§ **About this exercise**
Pull every line of text from the records below without changing a word, and leave the pictures out.

§ **Source data**
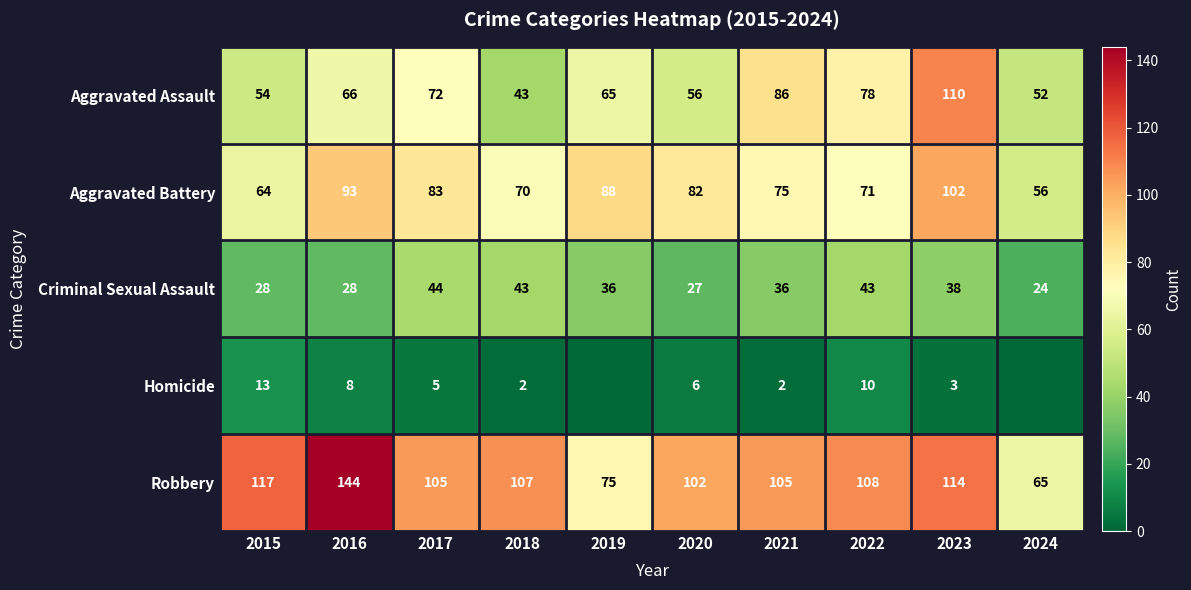

At which category is the sum across all series the highest?

2023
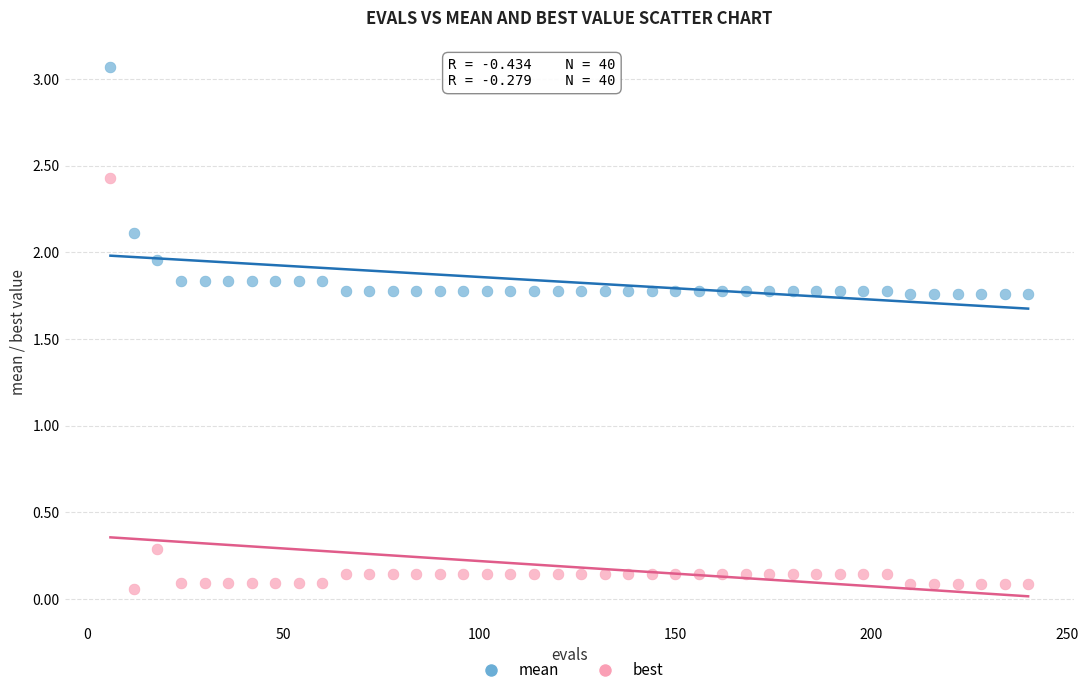

What are all the series names shown in the legend?

mean, best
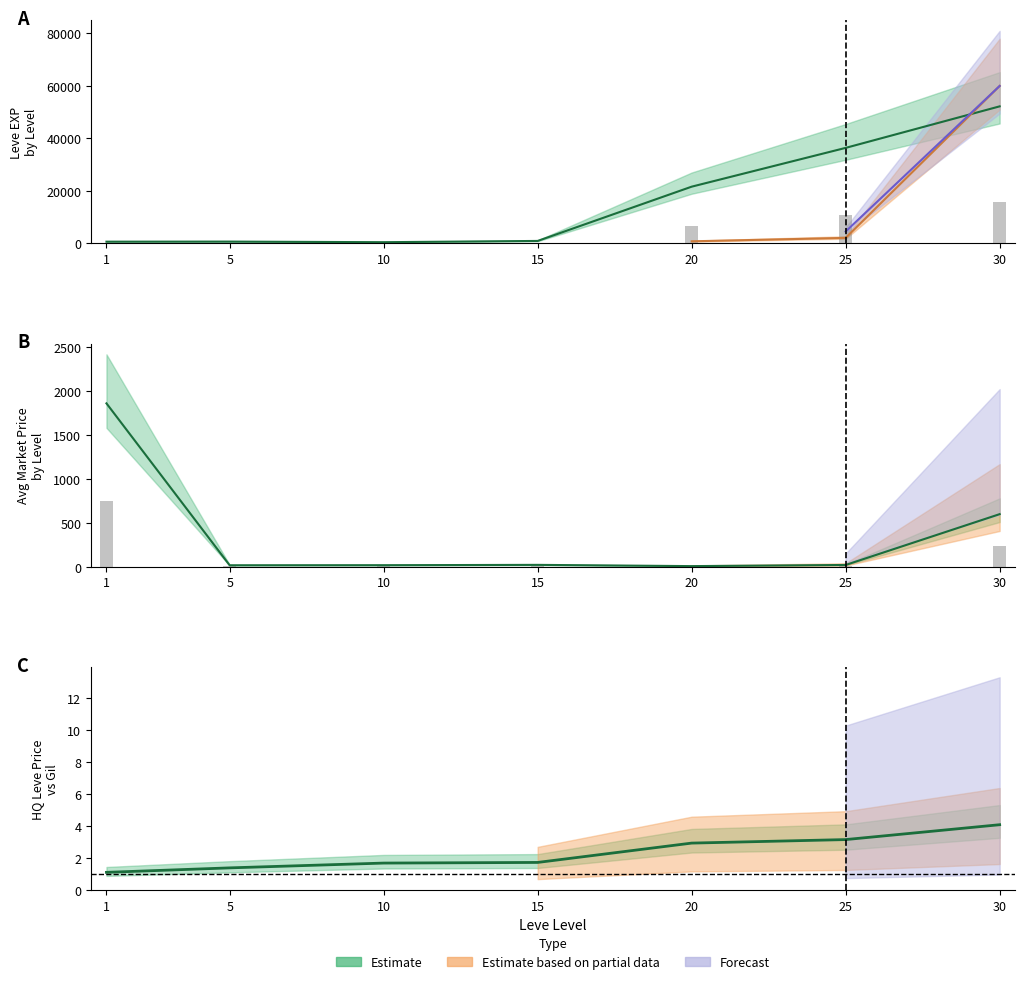

Which series changed the most between 1 and 20?

Leve EXP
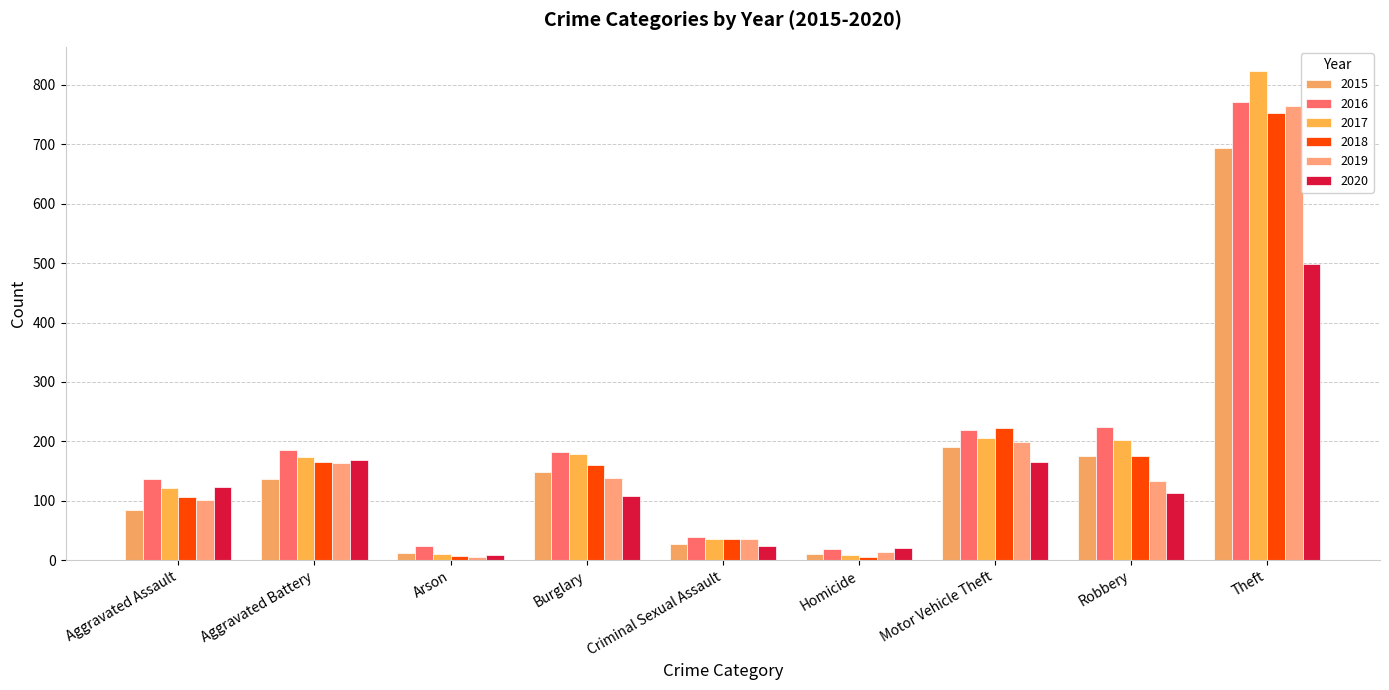

Is the value of 2017 at Motor Vehicle Theft greater than the value of 2018 at Burglary?

Yes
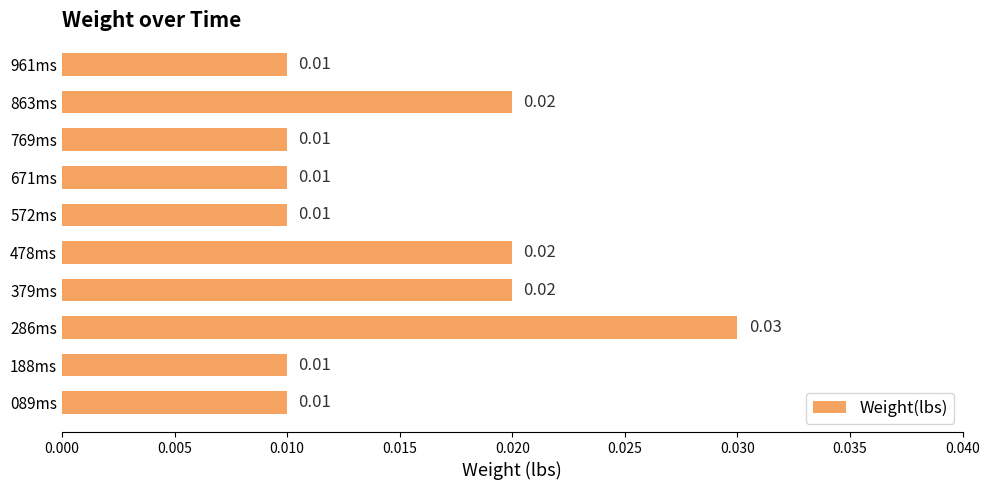

Between 188ms and 379ms, which is larger?

379ms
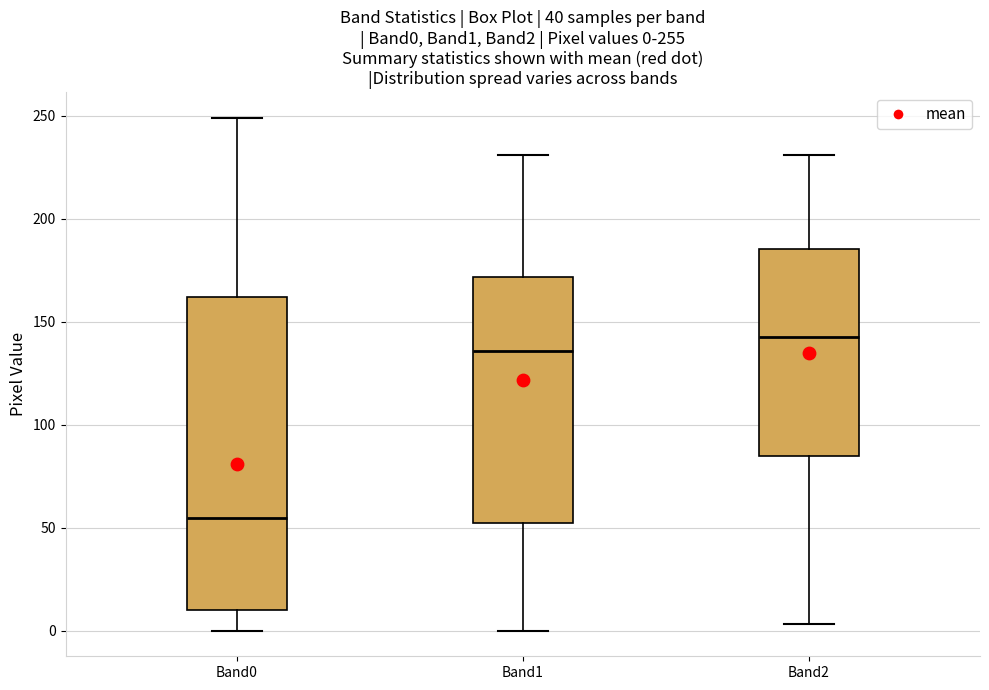

Which box's median line is the lowest?

Band0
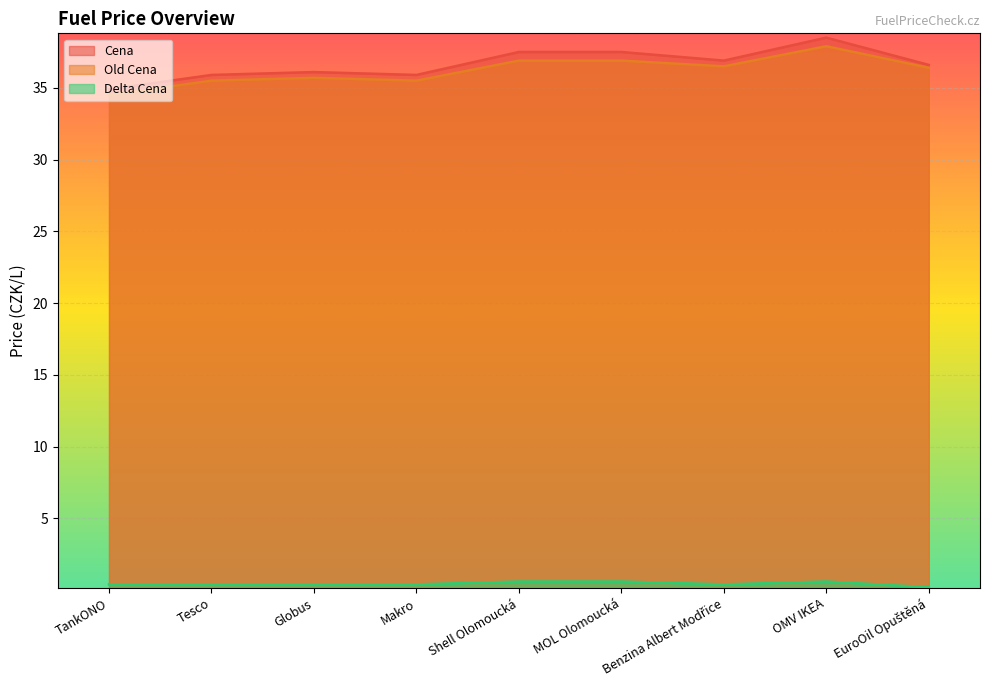

How many interior local peaks does the Cena series have?

2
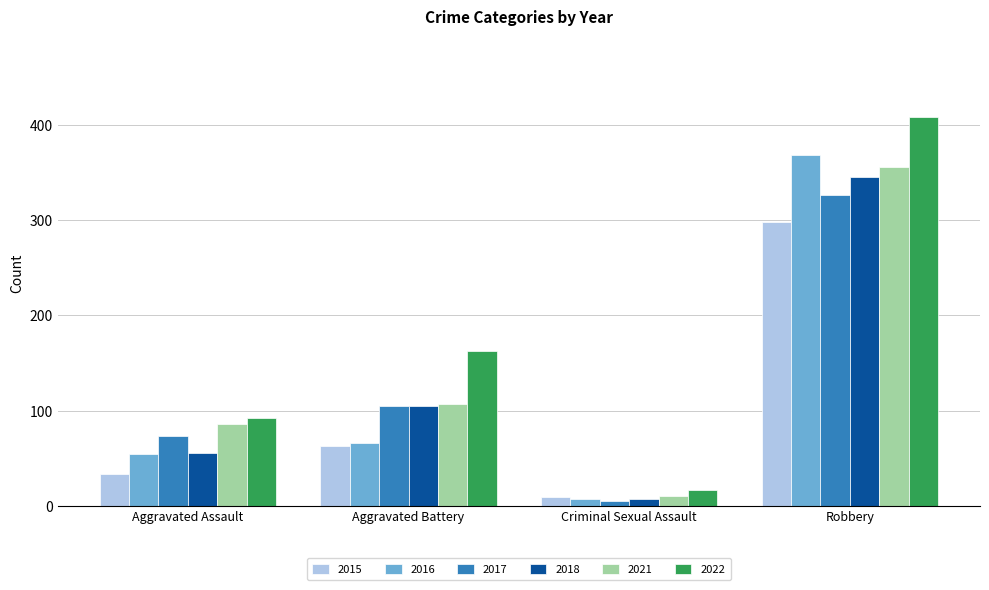

Is the value of 2017 at Aggravated Assault greater than the value of 2016 at Criminal Sexual Assault?

Yes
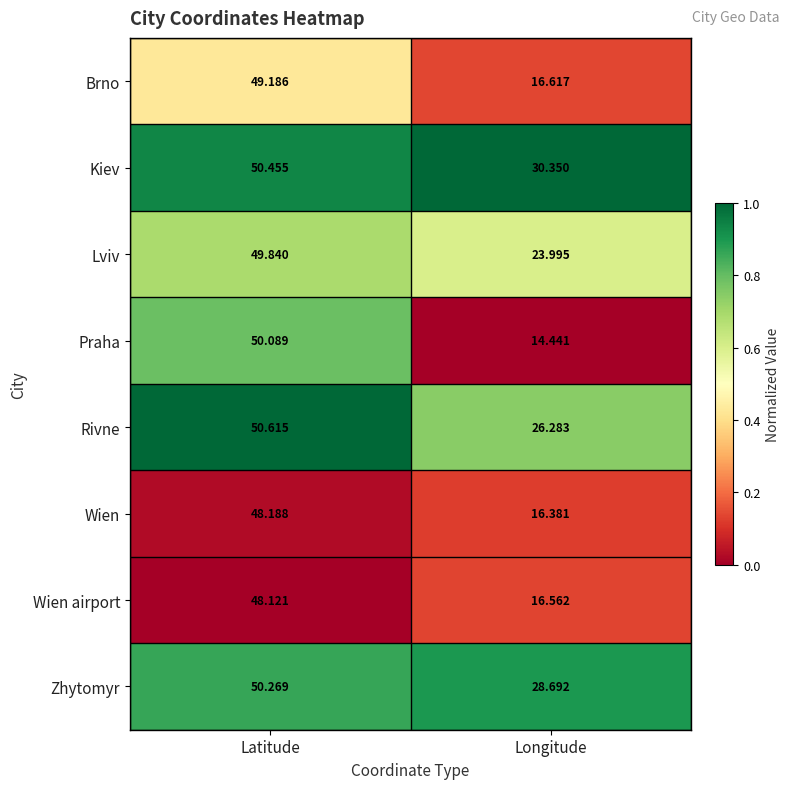

What is the spread (max minus min) of values at Latitude?

2.5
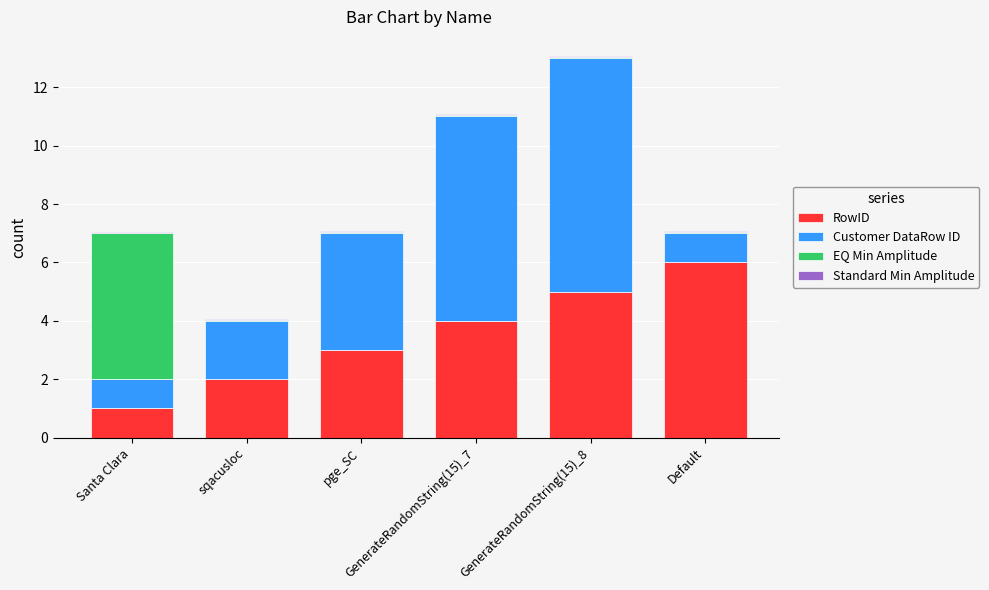

What is the maximum value for RowID?

6.0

§ **Problem solution**
At which category is the sum across all series the highest?

2023

What are all the series names shown in the legend?

mean, best

Which series changed the most between 1 and 20?

Leve EXP

Is the value of 2017 at Motor Vehicle Theft greater than the value of 2018 at Burglary?

Yes

Between 188ms and 379ms, which is larger?

379ms

Which box's median line is the lowest?

Band0

How many interior local peaks does the Cena series have?

2

Is the value of 2017 at Aggravated Assault greater than the value of 2016 at Criminal Sexual Assault?

Yes

What is the spread (max minus min) of values at Latitude?

2.5

What is the maximum value for RowID?

6.0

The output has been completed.